I teach a one-trimester 9th grade course called Engineering & Physical Science. For the engineering standards, I fell into the same kind of engineering projects that I’ve seen many science teachers fall into. My students did a short straw tower project that did an okay job of teaching the nature of engineering standards from the Minnesota Science Standards and was something the students enjoyed, but connected to science concepts at a superficial level, at best. I was well aware that, since students were not able to apply their knowledge in a meaningful way to design their towers, the project was really just tinkering.

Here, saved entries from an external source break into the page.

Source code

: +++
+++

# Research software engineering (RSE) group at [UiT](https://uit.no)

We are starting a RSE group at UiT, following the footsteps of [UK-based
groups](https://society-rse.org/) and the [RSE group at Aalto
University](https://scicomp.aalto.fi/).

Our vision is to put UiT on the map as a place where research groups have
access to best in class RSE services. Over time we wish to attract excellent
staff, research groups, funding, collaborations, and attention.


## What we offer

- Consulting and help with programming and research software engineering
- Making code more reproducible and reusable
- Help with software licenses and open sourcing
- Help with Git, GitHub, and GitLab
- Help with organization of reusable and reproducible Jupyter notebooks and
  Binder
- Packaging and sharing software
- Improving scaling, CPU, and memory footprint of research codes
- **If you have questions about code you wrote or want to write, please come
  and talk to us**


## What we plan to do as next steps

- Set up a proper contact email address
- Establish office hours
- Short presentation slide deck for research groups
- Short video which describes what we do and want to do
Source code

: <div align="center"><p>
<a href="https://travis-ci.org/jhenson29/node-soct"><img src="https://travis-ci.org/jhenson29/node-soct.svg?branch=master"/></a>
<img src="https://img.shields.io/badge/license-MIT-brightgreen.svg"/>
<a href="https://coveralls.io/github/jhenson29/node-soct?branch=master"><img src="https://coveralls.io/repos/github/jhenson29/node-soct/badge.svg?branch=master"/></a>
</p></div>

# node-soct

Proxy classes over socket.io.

This summer, thanks to a combination of my district’s participation in the University of Minnesota EngrTEAMS project and a generous grant from 3M, I was able to not only get some professional development over what good engineering instruction looks like, but I got the significant curriculum writing time and the materials budget that developing more meaningful engineering instruction takes. The past two weeks in my 9th grade classroom, I had the rewarding experience of implementing the unit I developed with a teacher from St. Paul Public Schools and an instructional coach from EngrTEAMS.
The unit began with instruction over Newton’s Laws to prepare students to design a cargo carrier that would protect an egg in a head-on collision after rolling down a ramp, a variation on the classic egg drop project. To keep students focused on the cargo carriers, where they could apply Newton’s Laws most directly, we provided cars the carrier could Velcro to. The cars also had a spot on the front to attach a Vernier Dual-Range Force Sensor to measure the impact force when the vehicle crashed.
Realistically, students could create an effective cargo carrier without knowing anything about Newton’s Laws, so a major instructional task has been to give students a reason to make the connection. Next week, students will be delivering presentations where they make a pitch for their design, which must include references to Newton’s Laws to justify design decisions. To prepare students for this task, I’ve been spending a lot of time going from group to group to ask them to explain what they are doing, and I’m excited about the results. Students who are normally checked out were not only able to articulate connections between Newton’s Laws and their designs, but some even started participating in class discussions intended to extend their understanding to other contexts. Even when I just listened in, rather thank asking about connections to Newton’s Laws, students had a lot of great conversations about how to use Newton’s Laws to improve their design. Next week, students will be preparing presentations intended to serve as a pitch as their design and will have a chance to share what they’ve been thinking with the entire class.
The past week and a half, while students have been designing, building, and testing, my classroom has been chaos, filled with noise and mess and activity. Because that chaos is a result of students who are engaged and excited about their work, I was glad to embrace it. My challenge now is to find ways to bring some of that same energy and ownership into other topics in the 9th grade course.